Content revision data
======

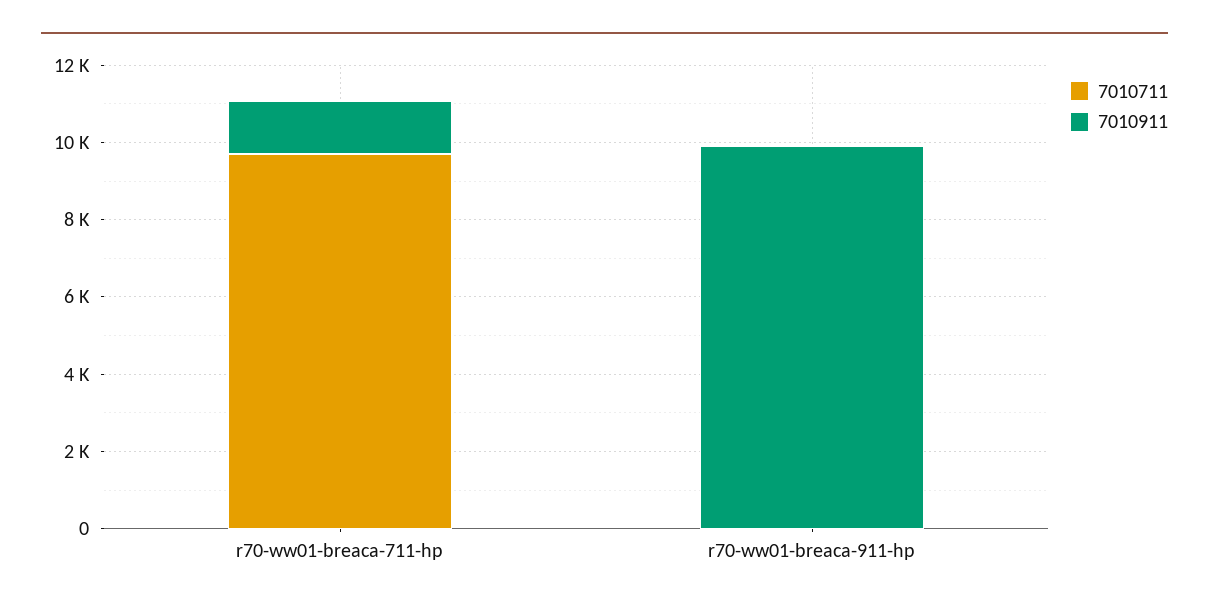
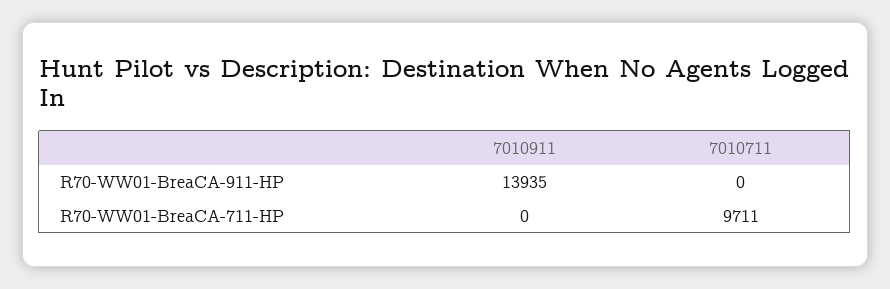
  {
    "7010711": {
      "r70-ww01-breaca-711-hp": 9711,
      "r70-ww01-breaca-911-hp": 0
    },
    "7010911": {
-     "r70-ww01-breaca-711-hp": 1500,
+     "r70-ww01-breaca-711-hp": 0,
-     "r70-ww01-breaca-911-hp": 10000
+     "r70-ww01-breaca-911-hp": 13935
    }
  }

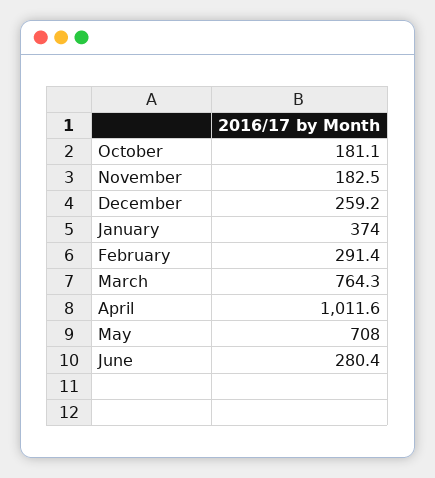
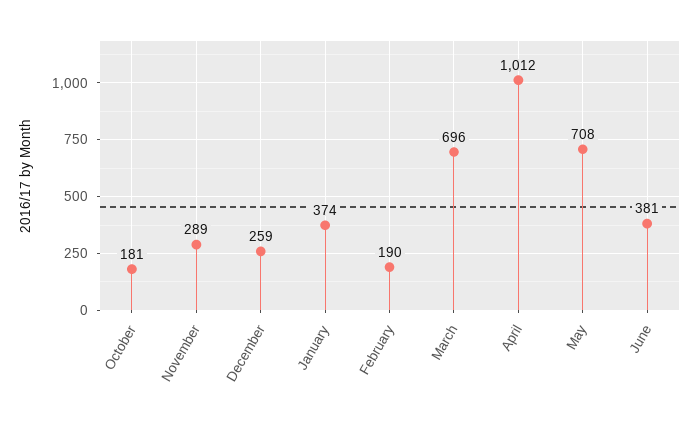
  {
    "October": 181.1,
-   "November": 182.5,
+   "November": 289,
    "December": 259.2,
    "January": 374,
-   "February": 291.4,
+   "February": 190,
-   "March": 764.3,
+   "March": 696,
    "April": 1011.6,
    "May": 708,
-   "June": 280.4
+   "June": 381
  }

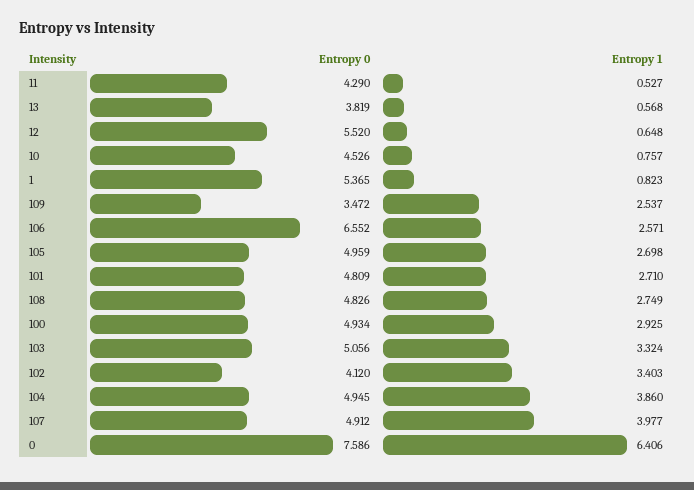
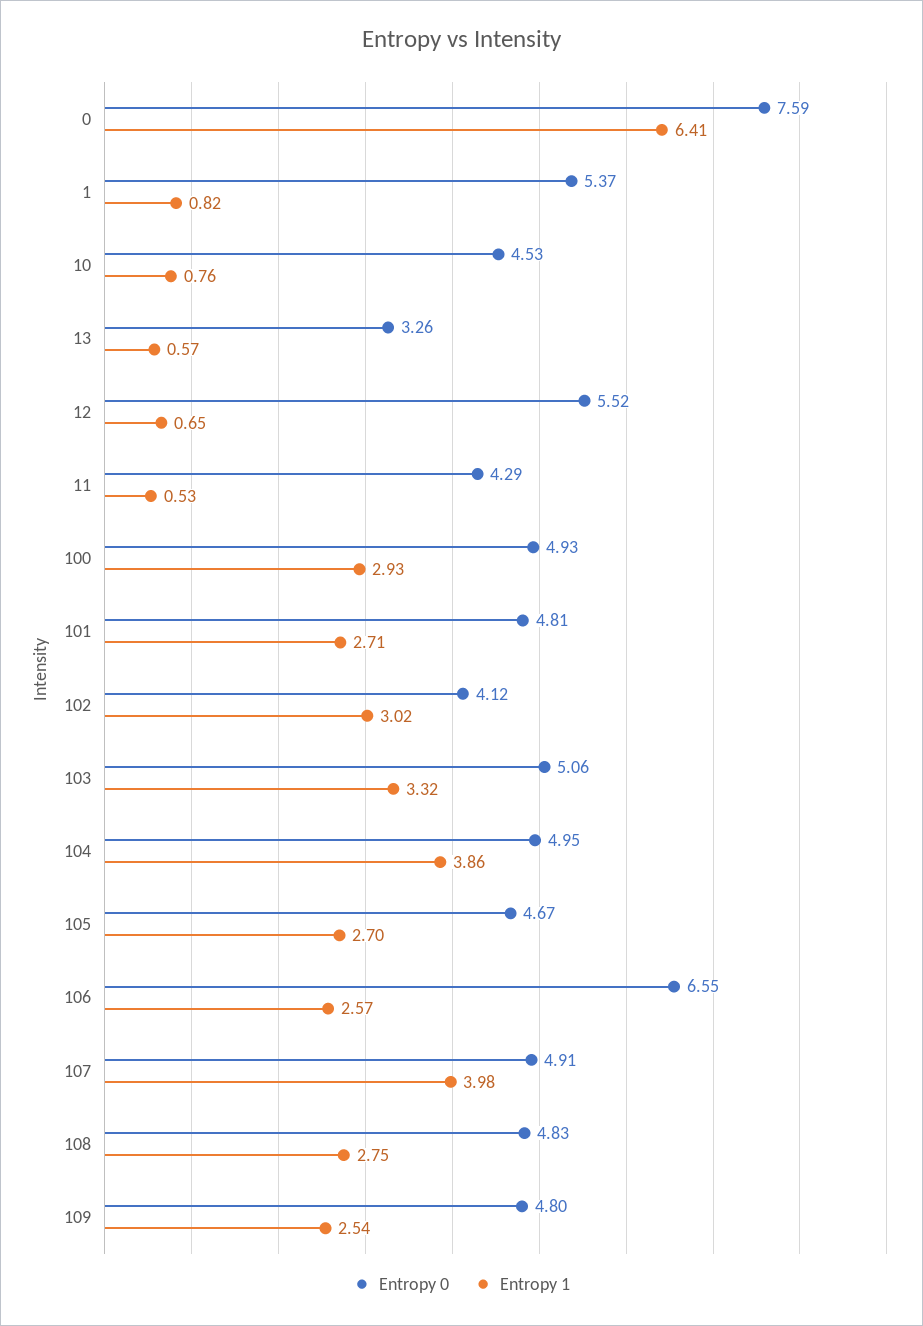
  {
    "Entropy 0": {
      "11": 4.29,
-     "13": 3.819,
+     "13": 3.26,
      "12": 5.52,
      "10": 4.526,
      "1": 5.365,
-     "109": 3.472,
+     "109": 4.8,
      "106": 6.552,
-     "105": 4.959,
+     "105": 4.67,
      "101": 4.809,
      "108": 4.826,
      "100": 4.934,
      "103": 5.056,
      "102": 4.12,
      "104": 4.945,
      "107": 4.912,
      "0": 7.586
    },
    "Entropy 1": {
      "11": 0.527,
      "13": 0.568,
      "12": 0.648,
      "10": 0.757,
      "1": 0.823,
      "109": 2.537,
      "106": 2.571,
      "105": 2.698,
      "101": 2.71,
      "108": 2.749,
      "100": 2.925,
      "103": 3.324,
-     "102": 3.403,
+     "102": 3.02,
      "104": 3.86,
      "107": 3.977,
      "0": 6.406
    }
  }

======

TASK PROMPT – This exercise needs every entry retyped exactly, with the pictures removed.

TASK RESULT –
  {
    "7010711": {
      "r70-ww01-breaca-711-hp": 9711,
      "r70-ww01-breaca-911-hp": 0
    },
    "7010911": {
-     "r70-ww01-breaca-711-hp": 1500,
+     "r70-ww01-breaca-711-hp": 0,
-     "r70-ww01-breaca-911-hp": 10000
+     "r70-ww01-breaca-911-hp": 13935
    }
  }

  {
    "October": 181.1,
-   "November": 182.5,
+   "November": 289,
    "December": 259.2,
    "January": 374,
-   "February": 291.4,
+   "February": 190,
-   "March": 764.3,
+   "March": 696,
    "April": 1011.6,
    "May": 708,
-   "June": 280.4
+   "June": 381
  }

  {
    "Entropy 0": {
      "11": 4.29,
-     "13": 3.819,
+     "13": 3.26,
      "12": 5.52,
      "10": 4.526,
      "1": 5.365,
-     "109": 3.472,
+     "109": 4.8,
      "106": 6.552,
-     "105": 4.959,
+     "105": 4.67,
      "101": 4.809,
      "108": 4.826,
      "100": 4.934,
      "103": 5.056,
      "102": 4.12,
      "104": 4.945,
      "107": 4.912,
      "0": 7.586
    },
    "Entropy 1": {
      "11": 0.527,
      "13": 0.568,
      "12": 0.648,
      "10": 0.757,
      "1": 0.823,
      "109": 2.537,
      "106": 2.571,
      "105": 2.698,
      "101": 2.71,
      "108": 2.749,
      "100": 2.925,
      "103": 3.324,
-     "102": 3.403,
+     "102": 3.02,
      "104": 3.86,
      "107": 3.977,
      "0": 6.406
    }
  }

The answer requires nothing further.